Here is windows screencopy

Best Regards,

Ying

liu__yuan · ‎05-03-2018

hi, Ying

Thanks for digging into different setups and explaining to us.

As I mentioned in 2015, we use TBB intensively and Pardiso is only a small portion of our solver. In each iteration, we do thousands (or hundreds of thousands) of small GEMM (using TBB parallelization) together with one Pardiso call.

So

1) In the 2018 update 2, Pardiso, MKLD-2776 Improved the performance of Intel MKL Pardiso routine in the case of multiple RHS and linking with Intel® Threaded Building Blocks (Intel® TBB) threading layer. Will it make Pardiso work together with TBB?

2) How do I "switch the TBB as NO", on the fly, and then turn it back on after Pardiso solve? Would you mind sharing your code with us? Our TBB threads have lots of cached data and it took quite some time to set up and release... Is it possible to turn on and off the TBB threading without destructing the thread, efficiently? I tried to put

tbb::task_scheduler_init* tbbs = new tbb::task_scheduler_init(1);

in front of omp_set_num_threads(NT), unfortunately, it did not change a thing.

I am pretty sure that back in 2015, TBB and Pardiso worked fairly seamlessly since we have been using the DOMAIN_PARDISO back then and was able to report decent parallel efficiency. Something must have changed in the past years...

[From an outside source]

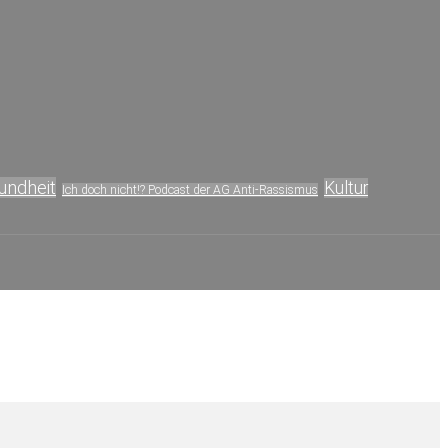
undheit
Kultur
Ich doch nicht!? Podcast der AG Anti-Rassismus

Ying_H_Intel · ‎10-21-2018

Hi Yuan ,

Just update , MKL release a new version: 2019. You are welcomed to try this version.

About the performance issues. i recalled we discuss it. copy here for other's reference.

Best Regards,
Ying

If slightly rewrite the code to measure solving step only (initially you measure additional calls in algorithm) i got following numbers:

Pardiso.solve takes: 0.0697835851 s to run on 4 threads.
Pardiso scaling 1.0000000226 1 threads
Pardiso scaling 1.1120671299 2 threads
Pardiso scaling 1.1797417078 4 threads
make: warning: Clock skew detected. Your build may be incomplete.

As one can see there is no negative scaling. Taking into account that matrix is small and have huge number of nonzero in factors (more than 3%) I think that this is not an issue but expected behavior.

Gennady_F_Intel · ‎03-19-2019

Yuan, have you had a chance to check if this problem exists with the latest version 2019.3?